Tallien se frappa le front.
—Mais aussi de quoi vous mêlez-vous, je vous le demande, de venir à Bordeaux pour payer à un capitaine anglais le passage des ennemis de la nation!
—Je ne suis pas venue pour cela. Trois cents malheureux se sont trouvés sur mon chemin que j'ai pu racheter de l'échafaud pour trois poignées d'or. Supposez qu'au lieu d'avoir ce chapeau à panache et cette ceinture tricolore, vous fussiez simple citoyen, vous en feriez autant que moi.
—Mais ce n'est pas le tout que de favoriser l'émigration des autres, vous émigrez vous-même.
—Moi, oh! par exemple! je vais voir en Espagne mon père, que je n'ai pas vu depuis quatre ans. Vous appelez ça émigrer! Voyons, faites-nous rendre bien vite la liberté, à mon mari et à moi, et que nous partions.
—À votre mari?
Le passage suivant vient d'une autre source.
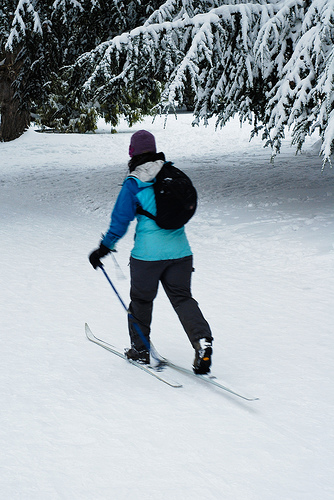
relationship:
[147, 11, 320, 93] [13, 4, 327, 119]
snow on tree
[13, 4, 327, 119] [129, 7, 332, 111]
tree has branches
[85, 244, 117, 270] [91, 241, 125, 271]
glove on hand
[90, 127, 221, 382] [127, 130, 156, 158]
skier wearing hat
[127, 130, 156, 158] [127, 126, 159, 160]
hat on head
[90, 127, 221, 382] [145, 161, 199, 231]
skier has backpack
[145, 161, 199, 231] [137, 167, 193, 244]
backpack on back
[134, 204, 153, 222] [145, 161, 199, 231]
strap attached to backpack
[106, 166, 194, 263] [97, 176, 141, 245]
coat has sleeve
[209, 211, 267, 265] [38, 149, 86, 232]
tracks on snow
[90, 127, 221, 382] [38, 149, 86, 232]
skier on snow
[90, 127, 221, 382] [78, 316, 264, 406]
skier wearing skis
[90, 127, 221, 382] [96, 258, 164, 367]
skier holding pole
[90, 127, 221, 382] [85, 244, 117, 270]
skier wearing glove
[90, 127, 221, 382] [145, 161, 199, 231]
skier carrying backpack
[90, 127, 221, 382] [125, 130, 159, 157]
skier wearing cap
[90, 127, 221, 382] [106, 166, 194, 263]
skier wearing coat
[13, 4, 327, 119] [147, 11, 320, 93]
tree has snow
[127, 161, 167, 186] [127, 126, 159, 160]
hood behind head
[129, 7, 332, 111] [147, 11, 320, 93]
branches have snow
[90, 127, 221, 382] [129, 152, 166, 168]
skier has neck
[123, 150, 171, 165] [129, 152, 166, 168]
collar around neck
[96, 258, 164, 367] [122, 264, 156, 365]
pole outside of leg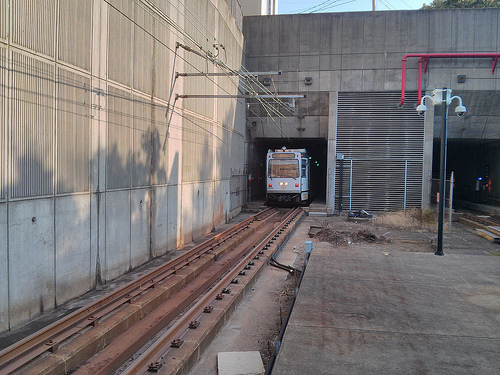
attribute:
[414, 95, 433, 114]
light — white 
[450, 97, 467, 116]
light — white 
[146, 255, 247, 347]
tracks — rust colored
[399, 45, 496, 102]
pipes — red 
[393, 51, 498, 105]
pipes — magenta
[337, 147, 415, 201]
pipes — blue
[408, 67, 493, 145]
cameras — pictured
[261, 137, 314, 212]
train — silver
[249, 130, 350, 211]
train — light blue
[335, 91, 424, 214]
door — sliding, metal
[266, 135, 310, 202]
engine — blue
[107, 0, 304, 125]
cables — power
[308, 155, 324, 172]
lights — green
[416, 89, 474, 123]
lights — white 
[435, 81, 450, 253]
pole — metal 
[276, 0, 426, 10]
sky — blue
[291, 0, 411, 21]
sky — clear, blue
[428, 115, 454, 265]
pole — grey , metal 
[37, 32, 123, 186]
wall — grey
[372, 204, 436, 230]
grass — dry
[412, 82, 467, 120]
cameras — security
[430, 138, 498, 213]
tunnel — darkened 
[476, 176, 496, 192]
lights — blue, red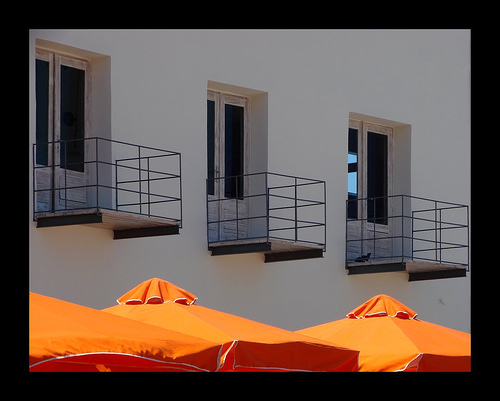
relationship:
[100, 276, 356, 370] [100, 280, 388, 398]
orange tent on umbrella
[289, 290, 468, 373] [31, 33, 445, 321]
orange tent near house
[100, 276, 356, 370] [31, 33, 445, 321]
orange tent near house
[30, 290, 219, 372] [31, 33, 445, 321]
tent near house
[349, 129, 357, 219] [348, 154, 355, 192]
window has light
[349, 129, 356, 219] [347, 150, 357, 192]
window has light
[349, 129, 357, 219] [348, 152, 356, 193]
window has light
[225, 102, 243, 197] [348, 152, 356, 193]
window has light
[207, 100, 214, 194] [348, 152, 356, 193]
window has light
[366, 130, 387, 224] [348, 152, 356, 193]
window has light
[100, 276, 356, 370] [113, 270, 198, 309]
orange tent has top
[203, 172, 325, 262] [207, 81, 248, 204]
balcony of room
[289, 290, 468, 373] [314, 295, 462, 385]
orange tent on umbrella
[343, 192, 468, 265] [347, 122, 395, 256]
balcony has doors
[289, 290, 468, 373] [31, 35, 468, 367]
orange tent on outdoor area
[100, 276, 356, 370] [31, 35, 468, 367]
orange tent on outdoor area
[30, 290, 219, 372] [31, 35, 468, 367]
tent on outdoor area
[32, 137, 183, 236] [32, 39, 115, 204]
balconies of rooms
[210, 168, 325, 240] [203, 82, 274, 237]
balcony of rooms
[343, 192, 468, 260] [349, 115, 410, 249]
balcony of rooms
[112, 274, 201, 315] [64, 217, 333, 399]
orange tent with umbrella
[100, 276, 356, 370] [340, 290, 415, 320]
orange tent with orange tent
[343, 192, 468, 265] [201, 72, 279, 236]
balcony by apartment doors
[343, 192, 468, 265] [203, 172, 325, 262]
balcony by balcony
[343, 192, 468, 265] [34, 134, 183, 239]
balcony by balcony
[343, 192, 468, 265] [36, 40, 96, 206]
balcony by doors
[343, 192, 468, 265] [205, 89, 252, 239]
balcony by doors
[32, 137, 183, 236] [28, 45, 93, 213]
balconies by doors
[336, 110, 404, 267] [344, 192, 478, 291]
doors from balcony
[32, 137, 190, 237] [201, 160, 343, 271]
balconies of an balconies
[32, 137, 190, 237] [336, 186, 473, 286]
balconies of an balconies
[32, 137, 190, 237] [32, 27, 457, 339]
balconies of an house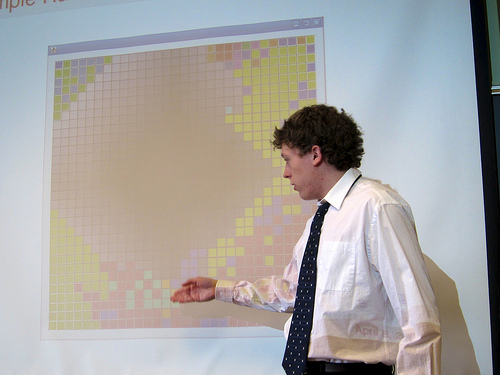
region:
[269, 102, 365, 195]
a man with brown hair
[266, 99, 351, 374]
man with brown hair can be seen wearing a neck tie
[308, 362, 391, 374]
a black belt can be seen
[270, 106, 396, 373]
the man with brown hair is wearing a black belt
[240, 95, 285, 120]
yellow squares can be seen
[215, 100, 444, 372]
the man with brown hair is wearing a white shirt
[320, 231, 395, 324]
a pocket can be seen on the white shirt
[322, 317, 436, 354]
words and numbers that are projected can be seen on the man's shirt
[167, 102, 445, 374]
the man with brown hair is using his right hand to point to the screen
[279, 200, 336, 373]
necktie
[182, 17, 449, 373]
a dorky looking teacher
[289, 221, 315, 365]
a tie the man is wearing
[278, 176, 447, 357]
the shirt the man is wearing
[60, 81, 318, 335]
the man pointing to a weird screen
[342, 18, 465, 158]
a white board the man is next to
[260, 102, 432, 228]
the face of what seems to be a professor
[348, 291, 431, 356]
the date the picture was taken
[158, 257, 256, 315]
the man's hand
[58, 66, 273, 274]
a graph with many different colors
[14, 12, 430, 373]
what appears to be a lesson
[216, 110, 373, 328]
man in white dress shirt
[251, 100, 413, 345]
man with black tie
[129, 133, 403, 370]
man with brown hair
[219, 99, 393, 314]
man in front of yellow picture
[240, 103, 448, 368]
man in front of white wall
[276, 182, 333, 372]
tie with white dots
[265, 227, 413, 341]
white shirt with one pocket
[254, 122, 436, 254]
man not smiling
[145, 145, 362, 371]
man extends right hand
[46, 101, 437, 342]
different colored squares on picture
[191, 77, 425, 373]
man with messy hair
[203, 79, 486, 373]
man in a shirt too big for him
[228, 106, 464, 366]
man with a black tie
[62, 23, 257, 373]
man giving a presentation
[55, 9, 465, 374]
man pointing at the graph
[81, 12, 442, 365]
pixels in orange and yellow shades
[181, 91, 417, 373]
a Caucasian man presenting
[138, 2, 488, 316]
a teen giving a presentation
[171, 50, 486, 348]
a man in a white shirt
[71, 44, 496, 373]
a man with hand stretched out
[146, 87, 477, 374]
man in a tie giving a presentation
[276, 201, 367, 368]
navy tie with white polka dots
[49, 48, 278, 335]
picture with many squares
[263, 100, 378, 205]
man's head with curly brown hair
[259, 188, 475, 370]
white dress shirt with wrinkles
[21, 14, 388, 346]
white projection screen with a presentation on it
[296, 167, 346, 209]
young man with acne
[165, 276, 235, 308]
hand presenting a report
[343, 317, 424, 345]
date projected on a white shirt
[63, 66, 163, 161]
square mosaic with pink yellow and grey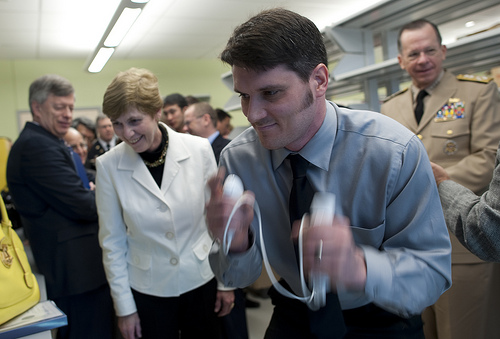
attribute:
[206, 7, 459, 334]
man — looking, crouching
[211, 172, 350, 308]
controls — white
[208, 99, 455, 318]
shirt — blue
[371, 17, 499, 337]
man — old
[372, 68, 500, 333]
uniform — brown, military, tan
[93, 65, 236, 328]
woman — smiling, watching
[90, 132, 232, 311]
jacket — white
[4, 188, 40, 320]
purse — yellow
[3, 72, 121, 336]
man — standing, leaning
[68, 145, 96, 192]
folder — blue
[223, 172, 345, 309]
controllers — game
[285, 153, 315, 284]
tie — navy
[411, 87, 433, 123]
tie — black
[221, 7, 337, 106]
hair — black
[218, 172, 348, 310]
remote — white, wii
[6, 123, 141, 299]
blazer — black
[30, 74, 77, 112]
hair — white, black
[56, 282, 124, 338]
pants — black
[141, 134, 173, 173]
necklace — silver, gold, chain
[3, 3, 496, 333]
people — looking, talking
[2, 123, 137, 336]
suit — black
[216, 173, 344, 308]
device — wired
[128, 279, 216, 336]
skirt — black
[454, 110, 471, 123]
pin — military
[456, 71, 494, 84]
pin — military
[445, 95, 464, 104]
pin — military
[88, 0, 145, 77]
lights — turned, on, overhead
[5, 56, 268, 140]
wall — green, back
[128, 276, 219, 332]
pants — black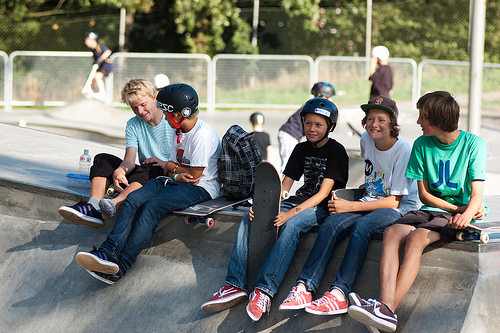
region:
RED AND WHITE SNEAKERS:
[195, 272, 276, 327]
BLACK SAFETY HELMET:
[295, 92, 340, 154]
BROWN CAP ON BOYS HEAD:
[354, 92, 404, 145]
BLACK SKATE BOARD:
[237, 152, 291, 317]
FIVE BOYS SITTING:
[52, 72, 496, 331]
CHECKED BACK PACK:
[211, 114, 261, 209]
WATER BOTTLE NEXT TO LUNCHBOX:
[62, 134, 101, 201]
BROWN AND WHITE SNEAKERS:
[343, 284, 408, 331]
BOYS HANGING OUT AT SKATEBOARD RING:
[0, 37, 499, 332]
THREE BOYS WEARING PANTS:
[81, 159, 421, 331]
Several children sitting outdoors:
[57, 77, 486, 324]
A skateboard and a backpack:
[176, 126, 256, 234]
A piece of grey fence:
[186, 51, 303, 111]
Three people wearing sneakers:
[201, 266, 411, 327]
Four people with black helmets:
[157, 81, 343, 144]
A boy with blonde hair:
[105, 75, 157, 127]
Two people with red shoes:
[188, 268, 348, 323]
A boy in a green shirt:
[414, 91, 484, 213]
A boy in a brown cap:
[352, 93, 414, 206]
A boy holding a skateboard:
[233, 99, 348, 224]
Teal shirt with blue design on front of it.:
[418, 139, 478, 191]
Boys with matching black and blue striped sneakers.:
[68, 69, 225, 271]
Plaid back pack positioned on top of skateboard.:
[220, 119, 263, 198]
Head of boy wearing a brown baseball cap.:
[358, 93, 403, 150]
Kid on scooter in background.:
[67, 24, 119, 103]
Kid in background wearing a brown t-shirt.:
[358, 24, 403, 98]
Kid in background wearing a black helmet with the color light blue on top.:
[278, 77, 335, 154]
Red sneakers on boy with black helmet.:
[201, 272, 274, 326]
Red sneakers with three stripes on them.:
[289, 274, 347, 326]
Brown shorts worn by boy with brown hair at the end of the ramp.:
[392, 198, 486, 253]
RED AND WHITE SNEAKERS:
[197, 281, 346, 327]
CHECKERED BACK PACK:
[211, 120, 268, 207]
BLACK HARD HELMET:
[301, 83, 343, 129]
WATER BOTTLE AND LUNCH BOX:
[60, 139, 98, 199]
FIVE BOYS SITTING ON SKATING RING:
[9, 81, 490, 331]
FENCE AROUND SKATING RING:
[29, 44, 499, 104]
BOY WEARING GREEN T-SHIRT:
[388, 96, 498, 241]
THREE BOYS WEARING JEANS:
[89, 141, 420, 304]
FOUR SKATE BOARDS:
[155, 150, 498, 257]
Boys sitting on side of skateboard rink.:
[43, 73, 485, 327]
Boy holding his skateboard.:
[201, 96, 348, 322]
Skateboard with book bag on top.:
[175, 119, 253, 224]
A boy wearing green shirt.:
[401, 133, 484, 223]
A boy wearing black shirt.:
[276, 141, 351, 199]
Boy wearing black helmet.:
[156, 81, 198, 130]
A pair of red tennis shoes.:
[197, 277, 276, 329]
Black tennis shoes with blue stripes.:
[75, 247, 124, 289]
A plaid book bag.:
[218, 121, 258, 201]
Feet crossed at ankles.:
[346, 289, 411, 331]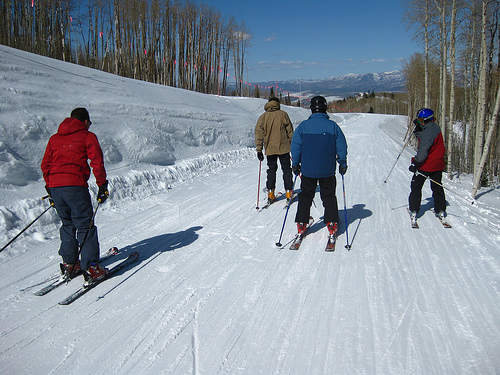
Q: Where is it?
A: This is at the field.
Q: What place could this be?
A: It is a field.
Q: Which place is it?
A: It is a field.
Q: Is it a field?
A: Yes, it is a field.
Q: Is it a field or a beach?
A: It is a field.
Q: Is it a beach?
A: No, it is a field.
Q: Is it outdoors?
A: Yes, it is outdoors.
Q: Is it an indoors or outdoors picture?
A: It is outdoors.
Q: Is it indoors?
A: No, it is outdoors.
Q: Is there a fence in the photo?
A: No, there are no fences.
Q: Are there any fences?
A: No, there are no fences.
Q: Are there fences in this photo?
A: No, there are no fences.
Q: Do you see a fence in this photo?
A: No, there are no fences.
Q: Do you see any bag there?
A: No, there are no bags.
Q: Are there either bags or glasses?
A: No, there are no bags or glasses.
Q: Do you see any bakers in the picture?
A: No, there are no bakers.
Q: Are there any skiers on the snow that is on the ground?
A: Yes, there is a skier on the snow.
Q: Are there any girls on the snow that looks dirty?
A: No, there is a skier on the snow.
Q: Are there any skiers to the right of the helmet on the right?
A: No, the skier is to the left of the helmet.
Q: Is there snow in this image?
A: Yes, there is snow.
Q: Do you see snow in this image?
A: Yes, there is snow.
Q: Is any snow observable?
A: Yes, there is snow.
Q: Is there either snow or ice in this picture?
A: Yes, there is snow.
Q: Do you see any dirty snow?
A: Yes, there is dirty snow.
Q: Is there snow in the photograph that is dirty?
A: Yes, there is snow that is dirty.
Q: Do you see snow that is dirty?
A: Yes, there is snow that is dirty.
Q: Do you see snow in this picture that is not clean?
A: Yes, there is dirty snow.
Je croyais que vous étiez divorcée.
—Peut-être le suis-je en effet, mais ce n'est pas au moment où il est en prison, où sa tête est menacée, que je m'en souviendrai.
—Écoutez, dit Tallien, je ne suis pas maître absolu, je ne puis lâcher que l'un de vous deux, l'autre restera en otage. Voulez-vous partir? je garde votre mari; voulez-vous que votre mari parte? je vous garde.
—Et la vie est-elle garantie à celui qui reste? dit madame de Fontenay.
—Oui, autant que ma propre tête tiendra sur mes épaules.